(Saved entries)
# # # # #

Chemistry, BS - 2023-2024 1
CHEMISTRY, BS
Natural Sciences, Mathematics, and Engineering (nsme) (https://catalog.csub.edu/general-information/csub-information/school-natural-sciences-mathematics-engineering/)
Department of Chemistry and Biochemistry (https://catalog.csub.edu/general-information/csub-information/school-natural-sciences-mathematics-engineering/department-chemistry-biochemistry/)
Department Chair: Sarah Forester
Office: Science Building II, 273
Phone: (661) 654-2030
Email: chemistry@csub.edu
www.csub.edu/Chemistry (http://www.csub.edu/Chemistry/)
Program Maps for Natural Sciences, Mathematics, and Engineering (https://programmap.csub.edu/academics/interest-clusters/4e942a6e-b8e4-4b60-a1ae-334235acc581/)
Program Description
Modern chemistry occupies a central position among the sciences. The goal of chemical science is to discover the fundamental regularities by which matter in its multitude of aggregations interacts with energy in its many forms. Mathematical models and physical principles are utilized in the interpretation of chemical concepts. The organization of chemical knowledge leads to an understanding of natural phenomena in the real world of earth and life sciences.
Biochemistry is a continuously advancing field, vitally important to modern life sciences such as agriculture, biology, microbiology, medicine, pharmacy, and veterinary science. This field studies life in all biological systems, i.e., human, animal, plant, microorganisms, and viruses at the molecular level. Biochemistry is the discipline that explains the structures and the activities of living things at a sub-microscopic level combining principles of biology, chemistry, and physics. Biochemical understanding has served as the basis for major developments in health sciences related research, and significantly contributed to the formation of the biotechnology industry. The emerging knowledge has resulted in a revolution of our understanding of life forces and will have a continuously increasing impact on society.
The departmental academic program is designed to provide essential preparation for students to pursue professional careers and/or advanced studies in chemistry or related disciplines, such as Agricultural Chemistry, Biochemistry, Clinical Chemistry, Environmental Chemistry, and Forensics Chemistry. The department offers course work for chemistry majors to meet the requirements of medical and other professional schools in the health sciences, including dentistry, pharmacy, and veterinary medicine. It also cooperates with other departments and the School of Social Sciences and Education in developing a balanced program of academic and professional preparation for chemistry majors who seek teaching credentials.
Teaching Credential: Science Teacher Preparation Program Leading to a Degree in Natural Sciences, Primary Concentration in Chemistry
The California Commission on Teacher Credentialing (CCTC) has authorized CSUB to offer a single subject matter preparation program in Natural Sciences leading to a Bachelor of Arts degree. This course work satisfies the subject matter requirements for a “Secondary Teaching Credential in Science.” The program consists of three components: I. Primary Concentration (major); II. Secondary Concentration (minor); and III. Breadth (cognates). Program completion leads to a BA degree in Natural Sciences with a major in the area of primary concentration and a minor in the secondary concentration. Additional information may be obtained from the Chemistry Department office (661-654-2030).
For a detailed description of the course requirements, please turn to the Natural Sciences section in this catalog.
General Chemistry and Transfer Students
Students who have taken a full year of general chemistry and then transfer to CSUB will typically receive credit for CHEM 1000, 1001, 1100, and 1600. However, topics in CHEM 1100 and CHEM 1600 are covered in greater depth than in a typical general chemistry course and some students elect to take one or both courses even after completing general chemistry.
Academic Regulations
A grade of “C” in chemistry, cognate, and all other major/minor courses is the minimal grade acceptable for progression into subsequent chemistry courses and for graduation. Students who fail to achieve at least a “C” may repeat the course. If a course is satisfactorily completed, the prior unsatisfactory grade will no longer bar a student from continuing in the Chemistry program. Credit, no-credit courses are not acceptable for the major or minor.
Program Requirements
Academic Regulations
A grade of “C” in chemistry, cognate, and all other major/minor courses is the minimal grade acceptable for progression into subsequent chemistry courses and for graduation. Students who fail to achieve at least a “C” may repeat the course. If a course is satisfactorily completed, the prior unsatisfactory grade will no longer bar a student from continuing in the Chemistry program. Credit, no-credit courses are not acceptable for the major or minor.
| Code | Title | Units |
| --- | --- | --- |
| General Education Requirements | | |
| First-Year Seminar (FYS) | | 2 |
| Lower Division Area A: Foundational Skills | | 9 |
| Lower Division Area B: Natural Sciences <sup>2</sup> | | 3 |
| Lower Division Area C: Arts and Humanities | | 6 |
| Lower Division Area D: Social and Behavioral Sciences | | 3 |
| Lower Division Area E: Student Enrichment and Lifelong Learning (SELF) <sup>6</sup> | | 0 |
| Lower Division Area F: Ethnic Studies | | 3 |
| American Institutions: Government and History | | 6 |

# # # # #

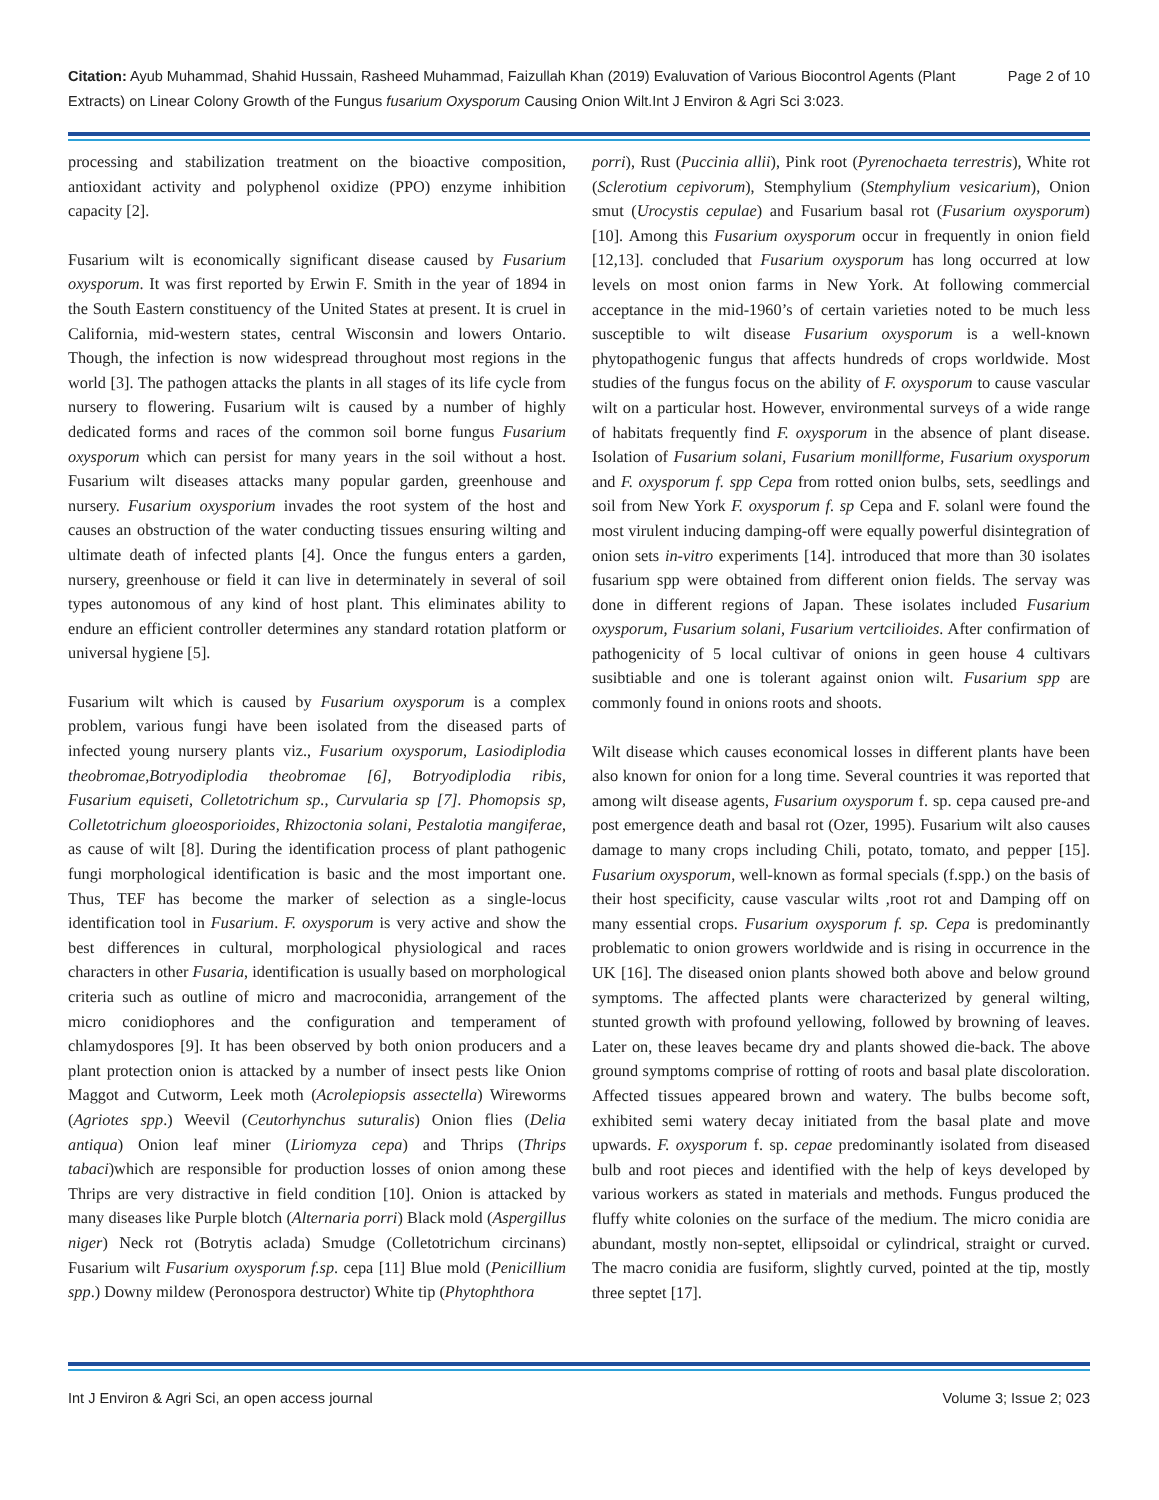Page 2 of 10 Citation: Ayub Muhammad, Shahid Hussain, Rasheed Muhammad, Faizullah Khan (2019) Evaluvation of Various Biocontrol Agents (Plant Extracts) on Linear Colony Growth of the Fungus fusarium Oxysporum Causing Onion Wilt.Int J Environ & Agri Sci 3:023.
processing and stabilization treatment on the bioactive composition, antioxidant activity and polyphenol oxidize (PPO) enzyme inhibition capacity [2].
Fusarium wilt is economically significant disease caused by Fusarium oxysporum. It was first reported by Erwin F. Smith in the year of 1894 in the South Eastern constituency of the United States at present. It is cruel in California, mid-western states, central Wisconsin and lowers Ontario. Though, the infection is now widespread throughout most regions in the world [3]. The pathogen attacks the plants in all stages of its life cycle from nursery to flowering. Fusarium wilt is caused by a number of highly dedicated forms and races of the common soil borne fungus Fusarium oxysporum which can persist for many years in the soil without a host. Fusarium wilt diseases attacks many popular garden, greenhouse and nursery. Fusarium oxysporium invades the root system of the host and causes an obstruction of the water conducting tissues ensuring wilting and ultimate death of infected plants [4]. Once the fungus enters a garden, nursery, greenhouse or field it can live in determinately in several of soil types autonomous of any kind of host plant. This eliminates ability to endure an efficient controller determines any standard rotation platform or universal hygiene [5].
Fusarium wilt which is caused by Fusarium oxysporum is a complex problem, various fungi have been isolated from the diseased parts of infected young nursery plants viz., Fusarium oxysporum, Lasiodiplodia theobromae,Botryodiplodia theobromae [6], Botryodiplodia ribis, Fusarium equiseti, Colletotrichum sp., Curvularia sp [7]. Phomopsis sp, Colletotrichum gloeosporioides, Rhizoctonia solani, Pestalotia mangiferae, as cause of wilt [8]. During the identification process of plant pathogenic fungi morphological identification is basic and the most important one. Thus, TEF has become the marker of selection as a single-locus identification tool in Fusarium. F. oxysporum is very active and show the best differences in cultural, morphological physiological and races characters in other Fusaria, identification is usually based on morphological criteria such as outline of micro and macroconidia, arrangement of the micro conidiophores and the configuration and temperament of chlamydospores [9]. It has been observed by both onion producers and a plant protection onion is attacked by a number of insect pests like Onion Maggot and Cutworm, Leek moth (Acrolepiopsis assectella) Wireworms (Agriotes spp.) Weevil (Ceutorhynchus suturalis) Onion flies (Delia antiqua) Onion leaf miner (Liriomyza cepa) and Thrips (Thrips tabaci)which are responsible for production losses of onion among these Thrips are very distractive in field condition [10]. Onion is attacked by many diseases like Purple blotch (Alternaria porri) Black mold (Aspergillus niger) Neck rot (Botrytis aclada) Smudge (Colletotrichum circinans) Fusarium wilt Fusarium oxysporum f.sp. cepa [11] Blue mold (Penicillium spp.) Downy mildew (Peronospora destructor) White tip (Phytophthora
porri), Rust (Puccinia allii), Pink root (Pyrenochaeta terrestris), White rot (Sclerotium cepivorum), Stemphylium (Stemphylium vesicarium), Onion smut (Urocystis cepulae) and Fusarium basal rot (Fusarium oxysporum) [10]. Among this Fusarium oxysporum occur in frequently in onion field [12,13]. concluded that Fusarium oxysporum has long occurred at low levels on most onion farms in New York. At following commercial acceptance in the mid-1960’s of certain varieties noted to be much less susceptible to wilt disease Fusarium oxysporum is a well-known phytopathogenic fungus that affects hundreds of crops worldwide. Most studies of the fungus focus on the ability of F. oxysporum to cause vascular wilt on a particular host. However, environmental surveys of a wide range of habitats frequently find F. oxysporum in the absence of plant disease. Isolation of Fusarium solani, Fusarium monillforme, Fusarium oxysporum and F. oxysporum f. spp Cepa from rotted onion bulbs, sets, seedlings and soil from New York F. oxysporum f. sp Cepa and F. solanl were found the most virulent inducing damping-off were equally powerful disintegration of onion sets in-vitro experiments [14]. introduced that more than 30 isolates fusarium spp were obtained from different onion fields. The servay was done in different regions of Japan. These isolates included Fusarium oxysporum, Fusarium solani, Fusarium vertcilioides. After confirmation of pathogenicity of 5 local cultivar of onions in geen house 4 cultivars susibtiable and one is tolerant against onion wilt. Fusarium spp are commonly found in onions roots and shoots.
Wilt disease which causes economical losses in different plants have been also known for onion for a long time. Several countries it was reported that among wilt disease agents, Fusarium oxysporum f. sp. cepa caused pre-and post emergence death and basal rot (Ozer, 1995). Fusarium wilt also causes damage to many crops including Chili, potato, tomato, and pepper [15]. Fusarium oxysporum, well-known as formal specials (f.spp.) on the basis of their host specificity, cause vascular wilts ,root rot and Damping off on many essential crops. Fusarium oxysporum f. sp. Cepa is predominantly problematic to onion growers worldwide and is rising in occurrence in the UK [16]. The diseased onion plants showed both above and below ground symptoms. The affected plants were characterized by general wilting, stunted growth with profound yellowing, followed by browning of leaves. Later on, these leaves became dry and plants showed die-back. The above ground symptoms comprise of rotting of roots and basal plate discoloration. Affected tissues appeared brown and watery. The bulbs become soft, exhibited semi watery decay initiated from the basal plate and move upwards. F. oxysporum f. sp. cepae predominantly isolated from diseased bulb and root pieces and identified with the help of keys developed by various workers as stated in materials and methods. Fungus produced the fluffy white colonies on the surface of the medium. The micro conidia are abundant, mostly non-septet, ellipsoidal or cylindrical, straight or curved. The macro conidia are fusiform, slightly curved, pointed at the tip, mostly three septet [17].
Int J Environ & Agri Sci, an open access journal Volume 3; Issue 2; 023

# # # # #

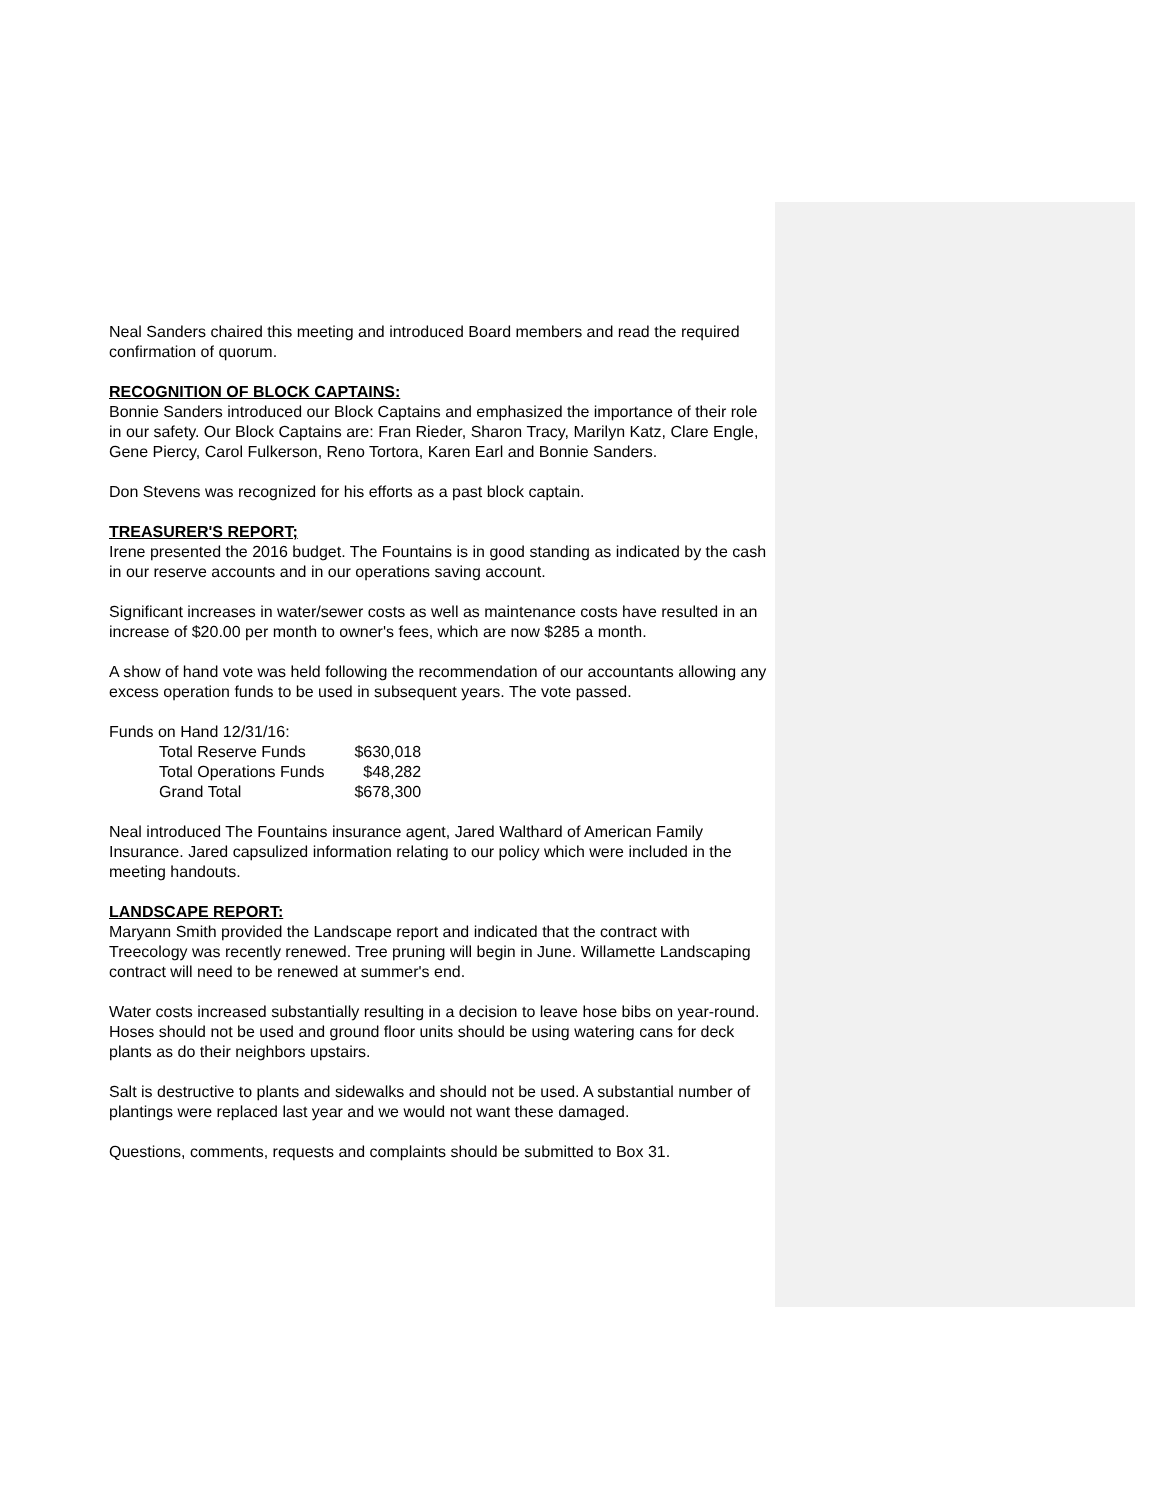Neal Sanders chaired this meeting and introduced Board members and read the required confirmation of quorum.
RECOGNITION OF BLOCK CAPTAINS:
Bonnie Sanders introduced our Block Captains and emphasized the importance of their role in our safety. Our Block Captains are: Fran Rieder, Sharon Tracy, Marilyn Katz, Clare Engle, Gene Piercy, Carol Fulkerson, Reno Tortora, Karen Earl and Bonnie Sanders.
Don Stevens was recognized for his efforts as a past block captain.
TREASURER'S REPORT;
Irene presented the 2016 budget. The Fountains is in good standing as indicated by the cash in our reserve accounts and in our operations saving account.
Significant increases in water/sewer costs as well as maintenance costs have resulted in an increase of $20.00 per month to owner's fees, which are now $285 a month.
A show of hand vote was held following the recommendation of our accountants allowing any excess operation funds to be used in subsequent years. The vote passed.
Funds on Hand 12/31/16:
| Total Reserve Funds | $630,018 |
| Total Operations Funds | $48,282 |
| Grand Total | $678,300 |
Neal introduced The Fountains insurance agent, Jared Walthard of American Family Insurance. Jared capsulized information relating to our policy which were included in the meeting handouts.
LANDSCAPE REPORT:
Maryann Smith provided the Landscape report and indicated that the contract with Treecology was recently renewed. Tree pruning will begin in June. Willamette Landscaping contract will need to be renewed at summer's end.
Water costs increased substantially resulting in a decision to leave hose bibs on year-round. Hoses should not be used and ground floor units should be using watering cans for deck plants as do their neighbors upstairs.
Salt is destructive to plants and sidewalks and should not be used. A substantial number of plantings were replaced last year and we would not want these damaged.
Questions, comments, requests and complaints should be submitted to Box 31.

# # # # #

I'd like the lines above from the one with "Chemistry, BS - 2023-2024 1" up to and including the one with "Department of Chemistry" copied exactly, with no other lines.

Chemistry, BS - 2023-2024 1
CHEMISTRY, BS
Natural Sciences, Mathematics, and Engineering (nsme) (https://catalog.csub.edu/general-information/csub-information/school-natural-sciences-mathematics-engineering/)
Department of Chemistry and Biochemistry (https://catalog.csub.edu/general-information/csub-information/school-natural-sciences-mathematics-engineering/department-chemistry-biochemistry/)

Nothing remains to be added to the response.